В области драматургии 1910 год отмечен только одним завоеванием. Я написал небольшой зингшпиль «Гость любимый», грациозный и, как мне казалось, ладно скроенный одноактовик, который, однако, так никогда и не нашел композитора; мои робкие надежды в этом смысле на Кузмина не оправдались, маэстро остался холоден.

Октябрь застал меня в Петербурге; если бы Вера была жива, я бы начал уже свою работу в ее мастерской. Сможет ли Мейерхольд предложить мне замену?

Я много работал с ним. Однако настоящей совместной работы так и не получилось. Мы хоть и симпатизировали друг другу, но он всегда оставался безусловным мастером, а я бестолковым и ерепенистым подмастерьем. Одно время я присутствовал на всех его репетициях и научился у него прежде всего контрапунктному соединению игры разных актеров. То, что я мог наблюдать у него, было настоящей театральной игрой, которой желали испанцы, или Мольер, или Гоцци и которая видна у Шекспира — по крайней мере в его комедиях. Актер как телесно привлекательный и духовно активный игрок — это и мне представлялось главной задачей будущего театра. Как мне кажется, тогда и среди авторов, помешанных на театре, начиналось какое-то шевеление в эту сторону — прочь от натурализма, прочь от романтизированного символизма. Это было заметно у Гофмансталя, Фольмёллера, Хейзелера, чтобы назвать только их; Метерлинк, Доусон, Йетс, Клодель, Гамсун, Пшибышевский и возможно даже д’Аннунцио являли признаки новой драматургии, а гениальный филолог Герман Райх создал своего «Мима», может быть, важнейшее произведение того времени, хотя и оставшееся почти незамеченным.

В России в этом направлении можно было выделить лишь опыты Блока, Гумилева и Сологуба, а также отдельные музыкальные пьесы Кузмина. Однако не хватало нового театра, который предоставил бы себя в распоряжение этих авторов. Возможно, со временем кое-что из этих опытов возродится.

## ИСХОДНЫЕ ДАННЫЕ

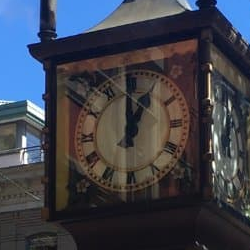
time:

## КОРОТКОЕ УПРАЖНЕНИЕ 1
Соответствуют ли отрывку о театре утверждения ниже? Для каждого ответьте «да» или «нет» и приведите точную цитату из отрывка, которая это решает.
(a) Зингшпиль «Гость любимый» так и не нашел композитора.
(b) «Мим» Германа Райха широко обсуждался современниками.
(c) В России опыты в этом направлении можно было выделить у Блока, Гумилева и Сологуба.
## КОРОТКОЕ УПРАЖНЕНИЕ 2
Продолжите отрывок о театре сразу после его последнего предложения.
Листинг никак не связан с отрывком о театре.

## ОТВЕТ К УПРАЖНЕНИЮ 1
(a) Да: «который, однако, так никогда и не нашел композитора».
(b) Нет: «хотя и оставшееся почти незамеченным».
(c) Да: «можно было выделить лишь опыты Блока, Гумилева и Сологуба».

## ОТВЕТ К УПРАЖНЕНИЮ 2
Манифест «кларизма» Кузмина вызвал оживленное обсуждение. Профессора символизма, прежде всех Блок и его противник Вячеслав Иванов, оседлав боевых коней, взбивали турнирную пыль. Брюсов, казалось, сражается за новое учение. Белый был — как всегда — гениально многолик. Постепенно на передний план выдвигалась фигура Гумилева.

Гумилев вернулся из Абиссинии, на обратном пути он сделал остановку в Париже, где не понарошку женился — на одной подруге юности, как мне рассказал Маковский. Он, приехавший из Парижа в Россию в одном поезде с молодоженами, немного язвил, как всегда, и не очень-то верил в продолжительность этого брака.

Я встретил Гумилева в «Аполлоне». Отчуждение между нами исчезло, ожесточенные дебаты о новой чувственноосмысленной поэзии снова нас сблизили. За ним стояла внушительная рать молодых людей, которых можно было считать его учениками.

Самым гениальным среди них был, несомненно, Мандельштам, молодой еврей с большой, необыкновенно безобразной, но переполненной идеями головой, которую он резко закидывал назад и при ходьбе, и во время разговора, и во время чтения стихов. Лицо его от непрерывного, нервного курения походило на сыр, он был длинный и тощий, неловкий и неуклюжий, держался неуверенно и никогда не знал, куда ему деть

руки. Он часто и громко смеялся, стремился играть в простачка, но все равно он весь был одна сплошная декламация — особенно, конечно, когда торжественно псалмодировал свои стихи, взглядом ясновидца уставившись в одну какую-то точку.

Но произведения его, хотя и был в них налет какой-то игры, отличались уже большим совершенством. В его ранних стихах словно собрана была сласть лучших французов девятнадцатого столетия — Верлена, Виле-Гриффина; позднее они стали заметно классичнее, тверже. Он радовался, как ребенок, когда замечал, что они нравятся.

О том, что я, помешавшись тогда на театре, не сблизился ни с Мандельштамом, ни с другими учениками Гумилева, я глубоко сожалею до сих пор.

По всем признакам складывалась новая школа. К мастеру этого цеха присоединился Сергей Городецкий; он, со своей фольклорностью, рожденной из мифа, не мог окончательно соединиться с символистами и поэтому оставался, как и тайновидец Блок, несколько в стороне. Его магический реализм нравился новым поэтам.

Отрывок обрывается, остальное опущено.